I was ready to be awake the entire flight, knowing that I’d be exhausted, but not wanting to be that asshole with a crying baby for the entirety of the flight. I brought so many snacks and toys and everything we would need, cramming in every last piece until our suitcases were about to explode. I readied myself for horrific comments, knowing I’d bite back with something scathing yet cry in the bathroom later.

So, when I boarded that plane with baby, I was surprised when the flight attendants smiled at her, entertained by her winning smile and all around adorable 11 month shenangins. On our first flight, a short-haul, no one seemed to bat an eye at the fact that a baby was sitting near them. No one made any comments, no one screamed at us. I breathed a sigh of relief and actually enjoyed those two hours in the air as my daughter ate her snacks, played with her toys, and then napped contently in my arms.

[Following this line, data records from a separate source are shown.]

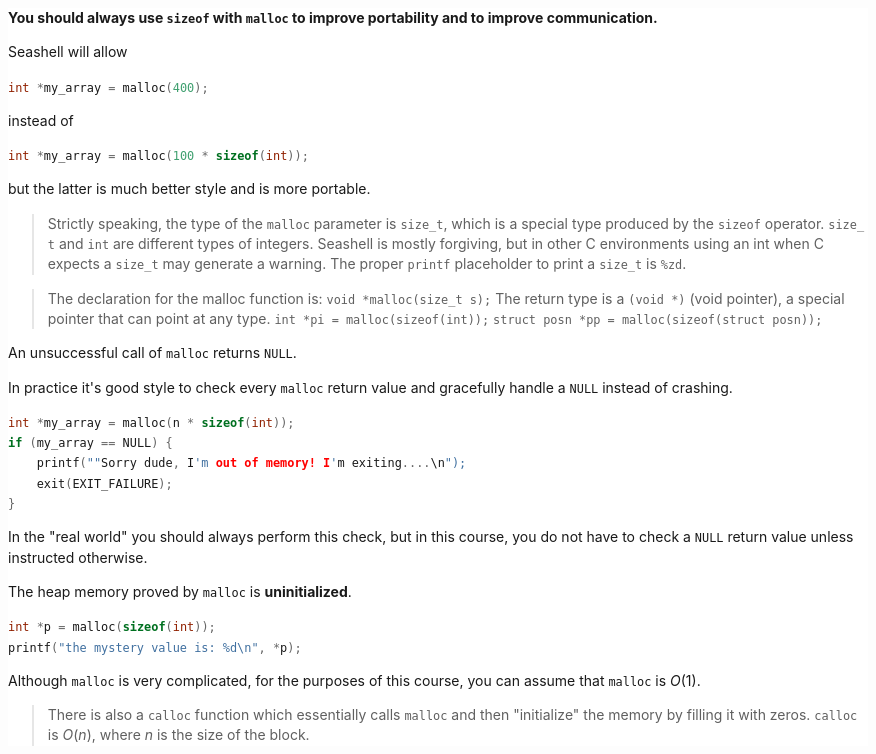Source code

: **You should always use `sizeof` with `malloc` to improve portability and to improve communication.**

Seashell will allow

```C
int *my_array = malloc(400);
```

instead of

```C
int *my_array = malloc(100 * sizeof(int));
```

but the latter is much better style and is more portable.

>Strictly speaking, the type of the `malloc` parameter is `size_t`,
which is a special type produced by the `sizeof` operator.
`size_t` and `int` are different types of integers.
Seashell is mostly forgiving, but in other C environments using
an int when C expects a `size_t` may generate a warning.
The proper `printf` placeholder to print a `size_t` is `%zd`.

>The declaration for the malloc function is:
`void *malloc(size_t s);`
The return type is a `(void *)` (void pointer), a special pointer
that can point at any type.
`int *pi = malloc(sizeof(int));`
`struct posn *pp = malloc(sizeof(struct posn));`

An unsuccessful call of `malloc` returns `NULL`.

In practice it's good style to check every `malloc` return value and gracefully handle a `NULL` instead of crashing.

```C
int *my_array = malloc(n * sizeof(int));
if (my_array == NULL) {
	printf(""Sorry dude, I'm out of memory! I'm exiting....\n");
	exit(EXIT_FAILURE);
}
```

In the "real world" you should always perform this check, but in this course, you do not have to check a `NULL` return value unless instructed otherwise.

The heap memory proved by `malloc` is **uninitialized**.

```C
int *p = malloc(sizeof(int));
printf("the mystery value is: %d\n", *p);
```

Although `malloc` is very complicated, for the purposes of this course, you can assume that `malloc` is $O(1)$.

>There is also a `calloc` function which essentially calls `malloc` and then "initialize" the memory by filling it with zeros. `calloc` is $O(n)$, where $n$ is the size of the block.
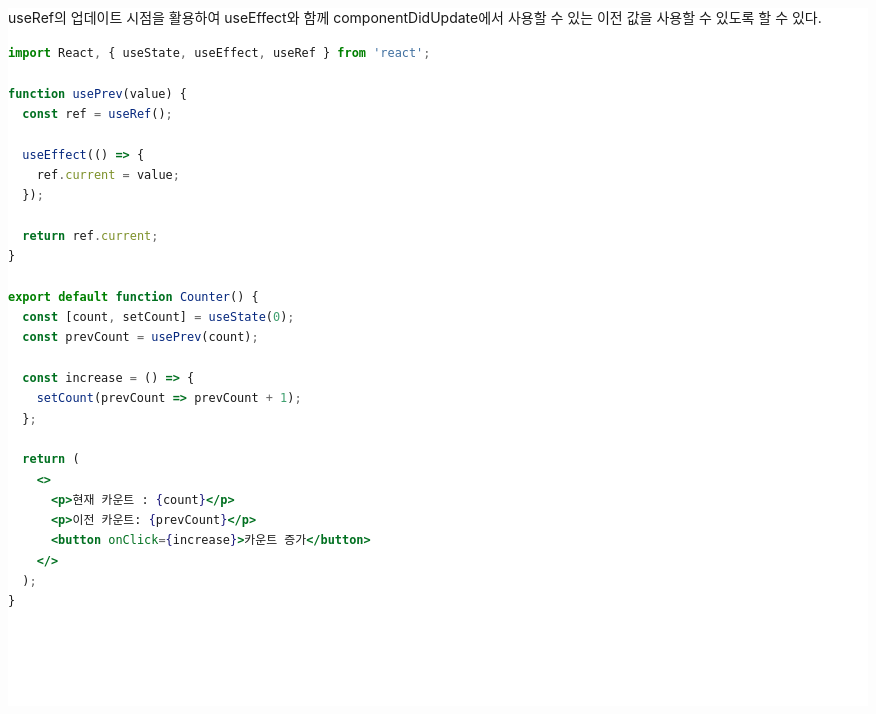 useRef의 업데이트 시점을 활용하여 useEffect와 함께 componentDidUpdate에서 사용할 수 있는 이전 값을 사용할 수 있도록 할 수 있다.

``` jsx
import React, { useState, useEffect, useRef } from 'react';

function usePrev(value) {
  const ref = useRef();

  useEffect(() => {
    ref.current = value;
  });

  return ref.current;
}

export default function Counter() {
  const [count, setCount] = useState(0);
  const prevCount = usePrev(count);

  const increase = () => {
    setCount(prevCount => prevCount + 1);
  };

  return (
    <>
      <p>현재 카운트 : {count}</p>
      <p>이전 카운트: {prevCount}</p>
      <button onClick={increase}>카운트 증가</button>
    </>
  );
}
```




<br>
<br>
<br>
<br>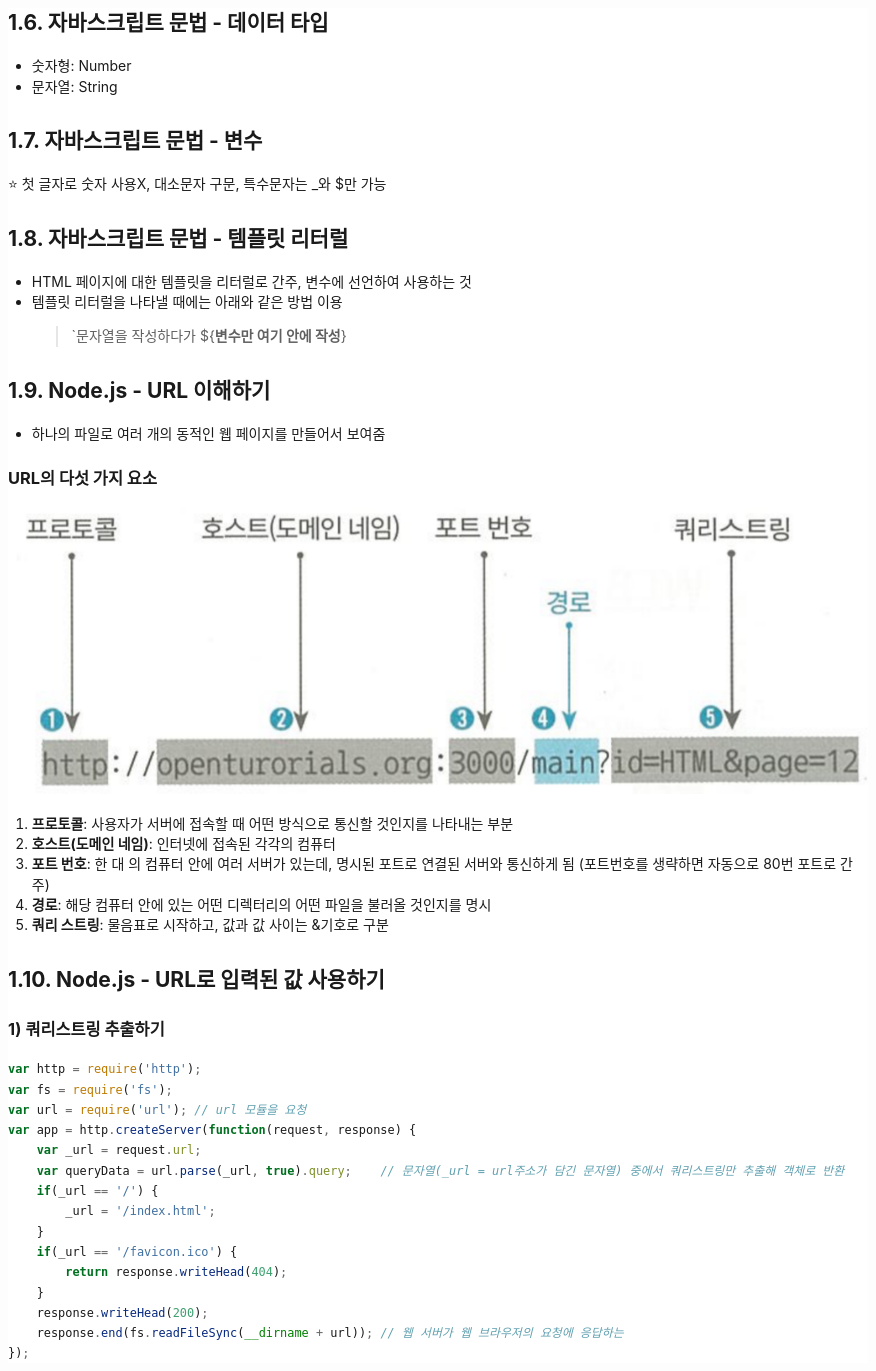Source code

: 
## 1.6. 자바스크립트 문법 - 데이터 타입
- 숫자형: Number
- 문자열: String

## 1.7. 자바스크립트 문법 - 변수

⭐ 첫 글자로 숫자 사용X, 대소문자 구문, 특수문자는 _와 $만 가능


## 1.8. 자바스크립트 문법 - 템플릿 리터럴
- HTML 페이지에 대한 템플릿을 리터럴로 간주, 변수에 선언하여 사용하는 것
- 템플릿 리터럴을 나타낼 때에는 아래와 같은 방법 이용
    > \`문자열을 작성하다가 ${**변수만 여기 안에 작성**}


## 1.9. Node.js - URL 이해하기
- 하나의 파일로 여러 개의 동적인 웹 페이지를 만들어서 보여줌
### URL의 다섯 가지 요소
![alt text](image/image.png)
1. **프로토콜**: 사용자가 서버에 접속할 때 어떤 방식으로 통신할 것인지를 나타내는 부분
2. **호스트(도메인 네임)**: 인터넷에 접속된 각각의 컴퓨터
3. **포트 번호**: 한 대 의 컴퓨터 안에 여러 서버가 있는데, 명시된 포트로 연결된 서버와 통신하게 됨 (포트번호를 생략하면 자동으로 80번 포트로 간주)
4. **경로**: 해당 컴퓨터 안에 있는 어떤 디렉터리의 어떤 파일을 불러올 것인지를 명시
5. **쿼리 스트링**: 물음표로 시작하고, 값과 값 사이는 &기호로 구분


## 1.10. Node.js - URL로 입력된 값 사용하기
### 1) 쿼리스트링 추출하기
```javascript
var http = require('http');
var fs = require('fs');
var url = require('url'); // url 모듈을 요청
var app = http.createServer(function(request, response) {
    var _url = request.url;
    var queryData = url.parse(_url, true).query;    // 문자열(_url = url주소가 담긴 문자열) 중에서 쿼리스트링만 추출해 객체로 반환
    if(_url == '/') {
        _url = '/index.html';
    }
    if(_url == '/favicon.ico') {
        return response.writeHead(404);
    }
    response.writeHead(200);
    response.end(fs.readFileSync(__dirname + url)); // 웹 서버가 웹 브라우저의 요청에 응답하는
});
```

After hours spent in an airport lounge trying to get her giggles and energy out while eating as much as we could without feeling lethargic and icky, we boarded our second flight, a 9-hour long-haul. I was feeling much more at ease with a baby on a plane after having experienced it, even if it was short. Even though I was feeling pretty decent, the people around us may not have. As we boarded the plane, turning left into the premium economy cabin I had been adamant on (more room for baby, food constantly, great post-pandemic deal) I could see the stress and horror run across the faces of those who had paid more for a — hopefully — quieter and roomier flight. I didn’t blame them. Flying for 9 hours can be annoying and exhausting enough; no one would want to deal with a screaming baby for those 9 hours.

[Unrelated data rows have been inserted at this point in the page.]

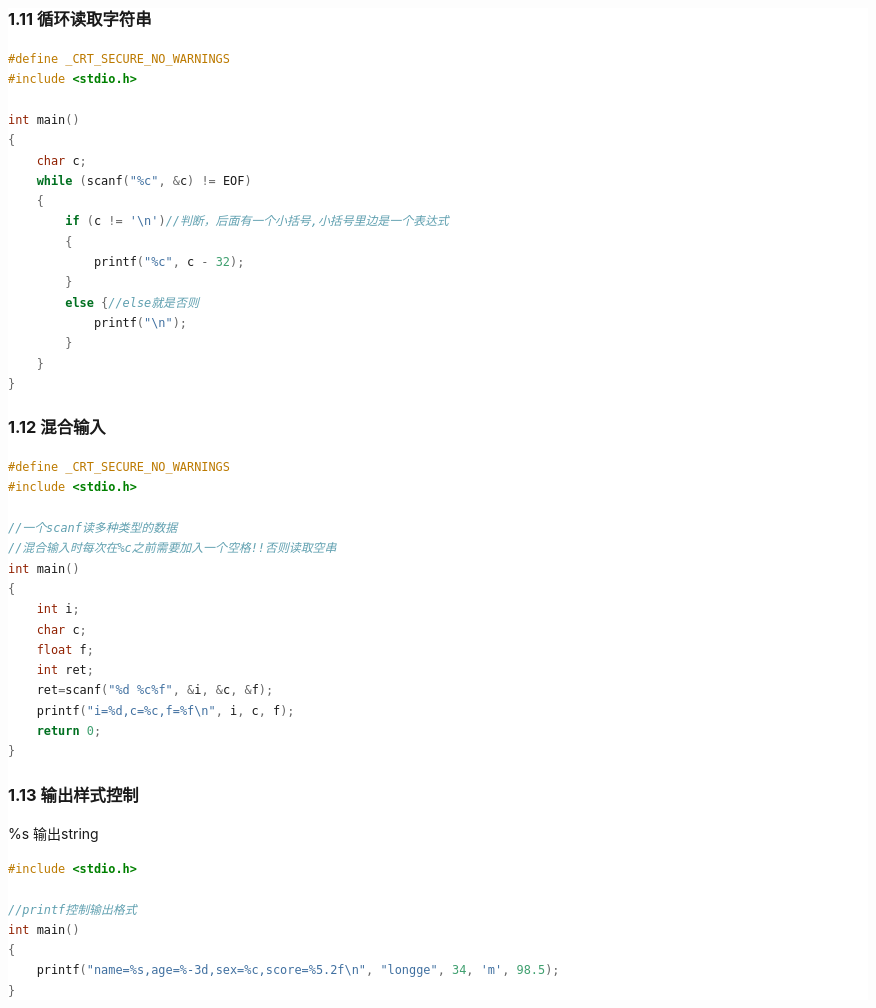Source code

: ### 1.11 循环读取字符串

```c
#define _CRT_SECURE_NO_WARNINGS
#include <stdio.h>

int main()
{
	char c;
	while (scanf("%c", &c) != EOF)
	{
		if (c != '\n')//判断，后面有一个小括号,小括号里边是一个表达式
		{
			printf("%c", c - 32);
		}
		else {//else就是否则
			printf("\n");
		}
	}
}
```

### 1.12 混合输入

```c
#define _CRT_SECURE_NO_WARNINGS
#include <stdio.h>

//一个scanf读多种类型的数据
//混合输入时每次在%c之前需要加入一个空格!!否则读取空串
int main()
{
	int i;
	char c;
	float f;
	int ret;
	ret=scanf("%d %c%f", &i, &c, &f);
	printf("i=%d,c=%c,f=%f\n", i, c, f);
	return 0;
}
```

### 1.13 输出样式控制

%s 输出string

```c
#include <stdio.h>

//printf控制输出格式
int main()
{
	printf("name=%s,age=%-3d,sex=%c,score=%5.2f\n", "longge", 34, 'm', 98.5);
}
```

But, here’s the thing. A baby will — most likely — not scream for those 9 hours. They will maybe cry on take-off and landing if they refuse the breast, bottle, or snacks and water to help with their ears. They will maybe cry if they’re hungry. They may be a bit fussy and whiney every so often, but it is unlikely that they will scream for that long with no end in sight. And, with the right tools on your journey, you can cut all of that down to nil or very little.

I will admit, feeling the people around us tense up at seeing our baby happily boarding the plane, looking excitedly at everyone and everything, had my anxiety flare up. But, I held strong on feeling okay with it. Babies are allowed to be in public, and even though people act like this isn’t true, an airplane is public transportation. It is just a giant bus in the sky. Was I on edge a little more whenever she let out a peep? Of course. I always am when we are in public. But, I’d remain calm and calm her, getting what she needed to be happy and content. The flight attendant was amazing and so helpful, giving us extra tips and tricks and letting us know the best way to eat in peace.

At the end of that flight, the man across from us told us how amazing she was the entire flight as he took his luggage down from the overhead compartment. I beamed with pride, feeling like we had won family travelling, but if it wasn’t for the fact that babies needed to be ‘good’ and perfectly silent when in public, I never would have felt that anxiety or stress that society places on moms and babies.

Boarding a plane with a baby will be anxiety inducing every single time, even if you’re feeling pretty relaxed. There’s always that chance that absolutely everything will go wrong and there will be nothing you can do to stem the flow of pure shit — both literally and figuratively. As a society, we all have to remember that babies are part of our society and allowed to be out, too. Shutting up parents for years just so babies can look a part is cruel. If we remember this, maybe this anxiety will lessen and over time, become obsolete. A travelling mom can only hope.